* Job item
Write out every line of the material below with no change to any character.

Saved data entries
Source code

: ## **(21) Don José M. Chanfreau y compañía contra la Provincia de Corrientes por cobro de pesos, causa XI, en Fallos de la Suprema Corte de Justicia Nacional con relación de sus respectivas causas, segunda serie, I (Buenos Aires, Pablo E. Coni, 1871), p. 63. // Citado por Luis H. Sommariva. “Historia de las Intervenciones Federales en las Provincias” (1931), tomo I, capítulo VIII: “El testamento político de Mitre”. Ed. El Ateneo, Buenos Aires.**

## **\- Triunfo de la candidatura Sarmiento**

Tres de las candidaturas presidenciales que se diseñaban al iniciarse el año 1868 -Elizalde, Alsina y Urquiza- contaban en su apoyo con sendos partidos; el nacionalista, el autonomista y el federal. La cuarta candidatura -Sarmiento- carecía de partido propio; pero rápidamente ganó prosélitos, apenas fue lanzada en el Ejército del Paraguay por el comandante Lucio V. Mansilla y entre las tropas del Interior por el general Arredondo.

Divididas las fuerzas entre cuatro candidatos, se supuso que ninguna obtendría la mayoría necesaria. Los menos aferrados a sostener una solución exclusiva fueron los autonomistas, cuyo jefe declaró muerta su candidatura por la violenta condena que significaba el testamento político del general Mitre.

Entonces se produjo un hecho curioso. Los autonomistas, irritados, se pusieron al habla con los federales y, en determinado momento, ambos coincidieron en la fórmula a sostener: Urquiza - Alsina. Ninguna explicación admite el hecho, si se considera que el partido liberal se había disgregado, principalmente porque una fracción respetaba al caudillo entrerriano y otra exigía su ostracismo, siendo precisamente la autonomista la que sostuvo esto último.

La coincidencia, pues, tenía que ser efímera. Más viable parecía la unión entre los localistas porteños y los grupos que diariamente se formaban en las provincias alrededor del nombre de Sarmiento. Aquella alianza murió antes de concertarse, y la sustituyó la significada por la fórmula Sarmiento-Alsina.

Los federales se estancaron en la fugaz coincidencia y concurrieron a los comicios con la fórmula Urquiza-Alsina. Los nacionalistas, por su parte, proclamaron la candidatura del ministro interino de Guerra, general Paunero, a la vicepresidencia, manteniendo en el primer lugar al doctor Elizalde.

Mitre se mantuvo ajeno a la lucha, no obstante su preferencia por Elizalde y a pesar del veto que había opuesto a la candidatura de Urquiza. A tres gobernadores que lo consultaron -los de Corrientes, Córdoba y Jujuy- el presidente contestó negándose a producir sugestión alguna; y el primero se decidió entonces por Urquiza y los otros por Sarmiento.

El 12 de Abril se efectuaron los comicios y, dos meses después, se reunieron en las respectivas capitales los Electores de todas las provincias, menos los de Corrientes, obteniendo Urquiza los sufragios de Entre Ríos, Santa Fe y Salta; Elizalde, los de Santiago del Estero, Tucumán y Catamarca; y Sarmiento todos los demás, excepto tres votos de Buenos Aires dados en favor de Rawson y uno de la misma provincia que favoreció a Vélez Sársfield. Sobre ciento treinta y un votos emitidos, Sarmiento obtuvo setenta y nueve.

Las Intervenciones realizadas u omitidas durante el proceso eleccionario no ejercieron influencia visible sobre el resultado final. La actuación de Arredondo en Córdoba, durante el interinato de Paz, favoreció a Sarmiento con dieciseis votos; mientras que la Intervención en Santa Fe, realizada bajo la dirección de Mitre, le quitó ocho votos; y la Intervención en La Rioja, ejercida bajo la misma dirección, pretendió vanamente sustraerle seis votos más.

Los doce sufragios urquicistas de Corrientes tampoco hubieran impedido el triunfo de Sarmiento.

* Finished exercise
Source code

: ## **(21) Don José M. Chanfreau y compañía contra la Provincia de Corrientes por cobro de pesos, causa XI, en Fallos de la Suprema Corte de Justicia Nacional con relación de sus respectivas causas, segunda serie, I (Buenos Aires, Pablo E. Coni, 1871), p. 63. // Citado por Luis H. Sommariva. “Historia de las Intervenciones Federales en las Provincias” (1931), tomo I, capítulo VIII: “El testamento político de Mitre”. Ed. El Ateneo, Buenos Aires.**

## **\- Triunfo de la candidatura Sarmiento**

Tres de las candidaturas presidenciales que se diseñaban al iniciarse el año 1868 -Elizalde, Alsina y Urquiza- contaban en su apoyo con sendos partidos; el nacionalista, el autonomista y el federal. La cuarta candidatura -Sarmiento- carecía de partido propio; pero rápidamente ganó prosélitos, apenas fue lanzada en el Ejército del Paraguay por el comandante Lucio V. Mansilla y entre las tropas del Interior por el general Arredondo.

Divididas las fuerzas entre cuatro candidatos, se supuso que ninguna obtendría la mayoría necesaria. Los menos aferrados a sostener una solución exclusiva fueron los autonomistas, cuyo jefe declaró muerta su candidatura por la violenta condena que significaba el testamento político del general Mitre.

Entonces se produjo un hecho curioso. Los autonomistas, irritados, se pusieron al habla con los federales y, en determinado momento, ambos coincidieron en la fórmula a sostener: Urquiza - Alsina. Ninguna explicación admite el hecho, si se considera que el partido liberal se había disgregado, principalmente porque una fracción respetaba al caudillo entrerriano y otra exigía su ostracismo, siendo precisamente la autonomista la que sostuvo esto último.

La coincidencia, pues, tenía que ser efímera. Más viable parecía la unión entre los localistas porteños y los grupos que diariamente se formaban en las provincias alrededor del nombre de Sarmiento. Aquella alianza murió antes de concertarse, y la sustituyó la significada por la fórmula Sarmiento-Alsina.

Los federales se estancaron en la fugaz coincidencia y concurrieron a los comicios con la fórmula Urquiza-Alsina. Los nacionalistas, por su parte, proclamaron la candidatura del ministro interino de Guerra, general Paunero, a la vicepresidencia, manteniendo en el primer lugar al doctor Elizalde.

Mitre se mantuvo ajeno a la lucha, no obstante su preferencia por Elizalde y a pesar del veto que había opuesto a la candidatura de Urquiza. A tres gobernadores que lo consultaron -los de Corrientes, Córdoba y Jujuy- el presidente contestó negándose a producir sugestión alguna; y el primero se decidió entonces por Urquiza y los otros por Sarmiento.

El 12 de Abril se efectuaron los comicios y, dos meses después, se reunieron en las respectivas capitales los Electores de todas las provincias, menos los de Corrientes, obteniendo Urquiza los sufragios de Entre Ríos, Santa Fe y Salta; Elizalde, los de Santiago del Estero, Tucumán y Catamarca; y Sarmiento todos los demás, excepto tres votos de Buenos Aires dados en favor de Rawson y uno de la misma provincia que favoreció a Vélez Sársfield. Sobre ciento treinta y un votos emitidos, Sarmiento obtuvo setenta y nueve.

Las Intervenciones realizadas u omitidas durante el proceso eleccionario no ejercieron influencia visible sobre el resultado final. La actuación de Arredondo en Córdoba, durante el interinato de Paz, favoreció a Sarmiento con dieciseis votos; mientras que la Intervención en Santa Fe, realizada bajo la dirección de Mitre, le quitó ocho votos; y la Intervención en La Rioja, ejercida bajo la misma dirección, pretendió vanamente sustraerle seis votos más.

Los doce sufragios urquicistas de Corrientes tampoco hubieran impedido el triunfo de Sarmiento.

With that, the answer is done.